◆ **AUSGANGSTEXT**:
---

Südafrika: Schwarze Loyalität

Die Regierungspartei ANC von Präsident Jacob Zuma verliert bei der Wahl in Südafrika die Zweidrittelmehrheit und gewinnt trotzdem haushoch.

Zum fünften Mal in Folge hat der Afrikanische Nationalkongress (ANC) die Wahlen in Südafrika deutlich gewonnen. Nach der Auszählung von mehr als 80 Prozent der Wahlzettel lag der ANC am Freitagmorgen bei 62,5 Prozent. Oberflächlich betrachtet ist diese satte Mehrheit ein Vertrauensbeweis für die frühere Widerstandsbewegung und ihren von Skandalen geplagten Präsidenten Jacob Zuma.

Doch der Schein trügt. Der Sieg erklärt sich vor allem aus der tiefen Loyalität vieler Schwarzer zum dominanten ANC. Fast 80 Prozent der Bevölkerung sind schwarz. Auch 20 Jahre nach Abschaffung der Rassentrennung und den ersten freien Wahlen zehrt die Partei von Nelson Mandela und ihrer Aura als Befreierin der Schwarzen vom Joch der Apartheid. Und das trotz der stark zunehmenden Korruption, einer hohen Arbeitslosigkeit von rund 40 Prozent und der mächtig eingetrübten Wirtschaftslage. Der Tod von Nelson Mandela, dem allseits verehrten Gründervater des neuen Südafrika und ersten schwarzen Präsidenten des Landes, im Dezember des vergangenen Jahres hat viel Nostalgie geweckt. Wechselwähler sind am Kap deshalb bis heute noch immer die Ausnahme.

---

◆ **AUFGABENSTELLUNG**:
**A)** Welchen Stimmenanteil erreichte der ANC laut Ausgangstext am Freitagmorgen nach Auszählung von mehr als 80 Prozent der Wahlzettel?
**B)** Übernehmen Sie aus dem Ausgangstext wortgetreu den Abschnitt, der mit „Südafrika: Schwarze Loyalität“ einsetzt und bis einschließlich „gewinnt trotzdem haushoch.“ reicht.
**C)** Prüfen Sie, ob die folgenden Aussagen mit dem Ausgangstext übereinstimmen. Antworten Sie jeweils mit Ja oder Nein und belegen Sie Ihre Antwort mit einem wörtlichen Zitat.
(i) Der ANC hat die Wahlen in Südafrika zum fünften Mal in Folge deutlich gewonnen.
(ii) Die Arbeitslosigkeit in Südafrika liegt bei rund 20 Prozent.
(iii) Wechselwähler sind am Kap weit verbreitet.

◆ **DATENSATZ**:
---

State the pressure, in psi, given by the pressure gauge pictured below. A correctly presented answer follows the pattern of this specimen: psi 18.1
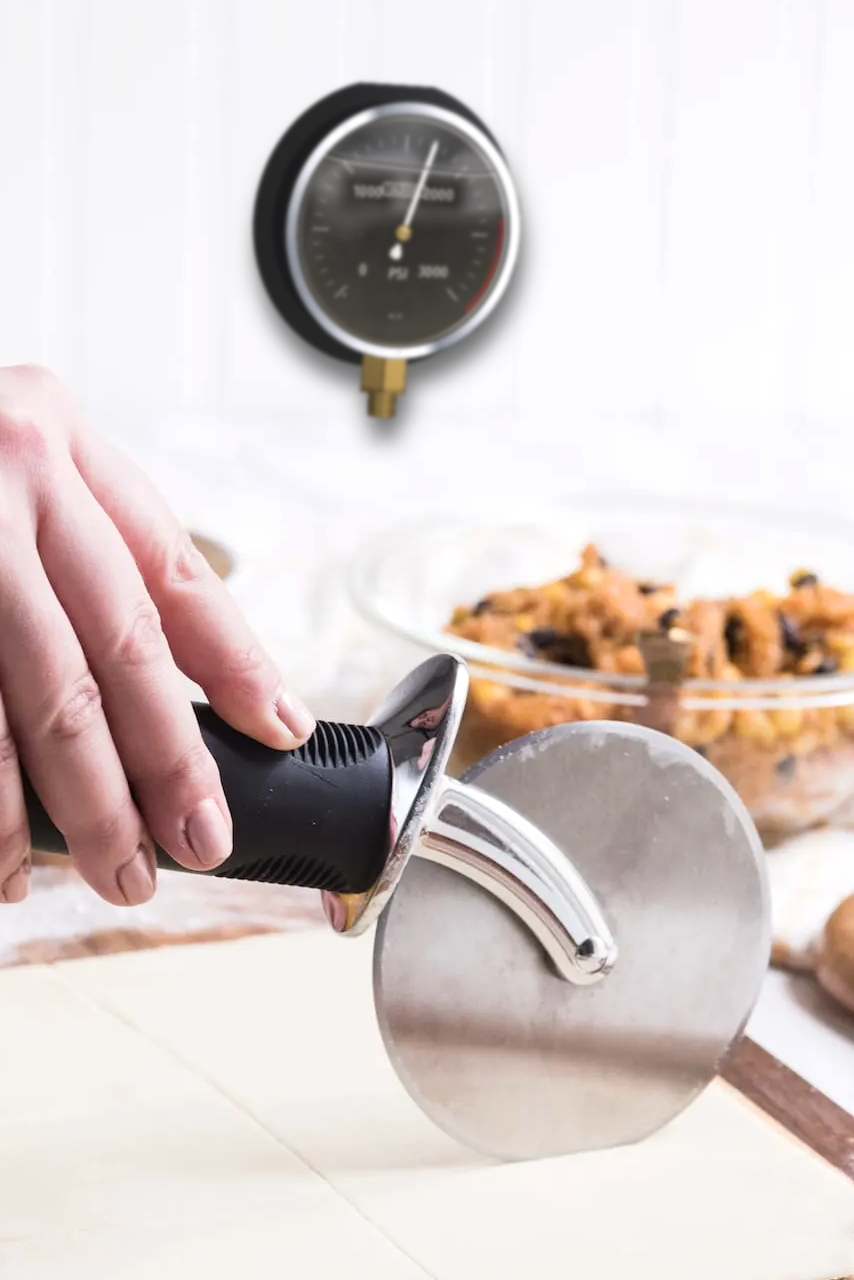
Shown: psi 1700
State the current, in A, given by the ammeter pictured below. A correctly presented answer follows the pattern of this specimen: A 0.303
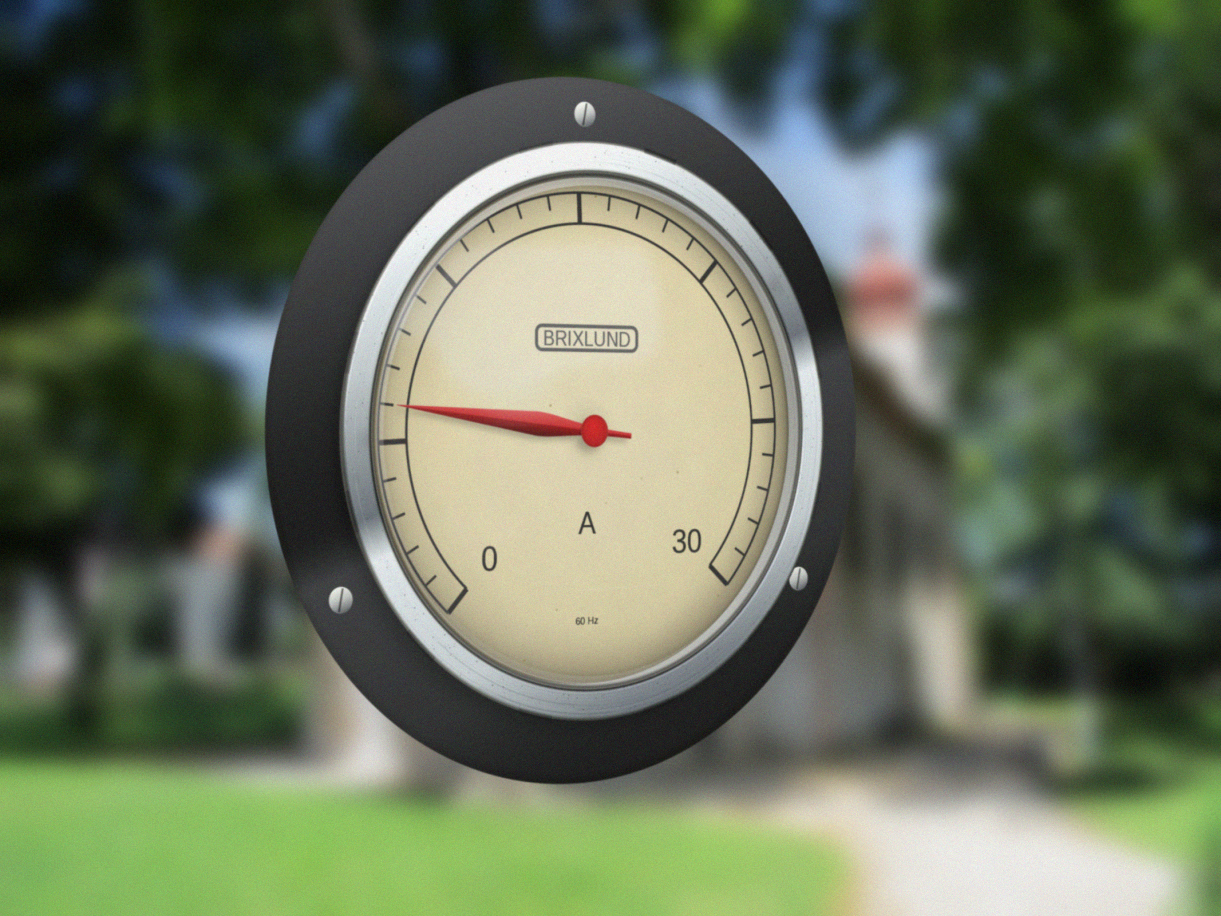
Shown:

---

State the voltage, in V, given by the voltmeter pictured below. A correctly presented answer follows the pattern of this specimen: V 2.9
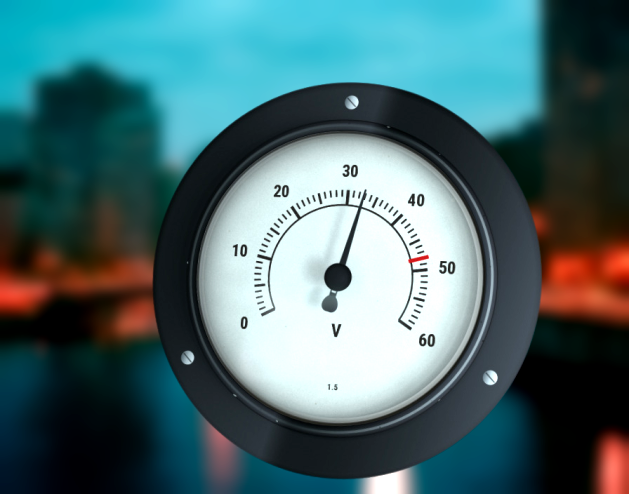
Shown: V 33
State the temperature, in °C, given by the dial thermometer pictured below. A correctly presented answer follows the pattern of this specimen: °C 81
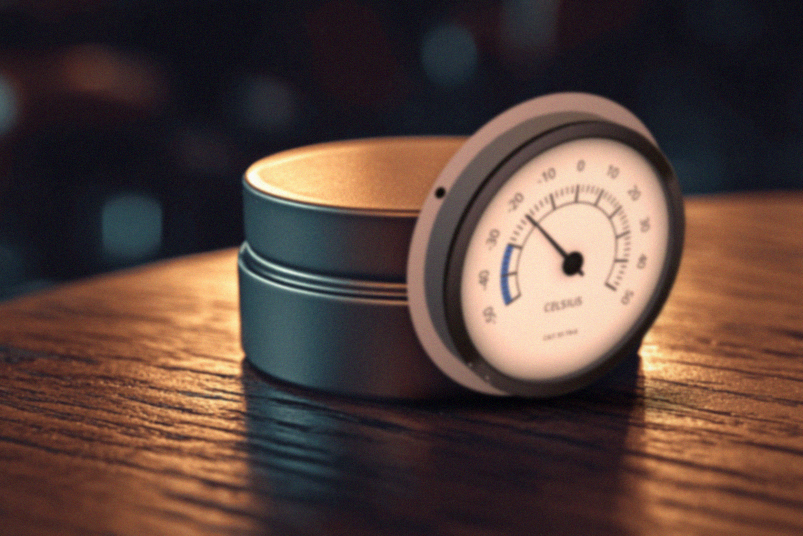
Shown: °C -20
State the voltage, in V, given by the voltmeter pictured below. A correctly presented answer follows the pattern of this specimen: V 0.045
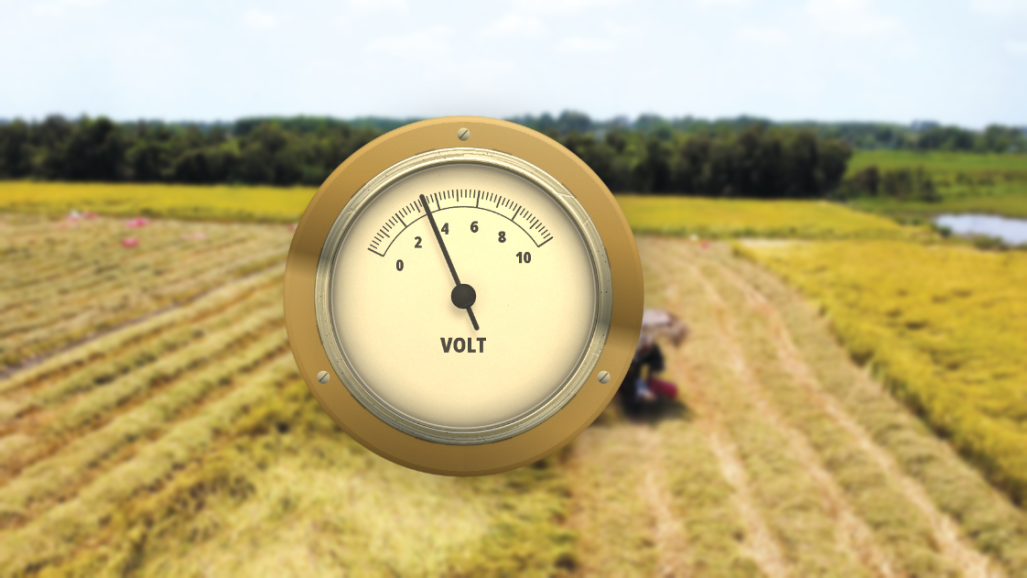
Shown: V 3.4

---

◆ **LÖSUNGEN**:
**A)** 62,5 Prozent.

**B)**
Südafrika: Schwarze Loyalität

Die Regierungspartei ANC von Präsident Jacob Zuma verliert bei der Wahl in Südafrika die Zweidrittelmehrheit und gewinnt trotzdem haushoch.

**C)**
(i) Ja: „Zum fünften Mal in Folge hat der Afrikanische Nationalkongress (ANC) die Wahlen in Südafrika deutlich gewonnen.“
(ii) Nein: „einer hohen Arbeitslosigkeit von rund 40 Prozent“
(iii) Nein: „Wechselwähler sind am Kap deshalb bis heute noch immer die Ausnahme.“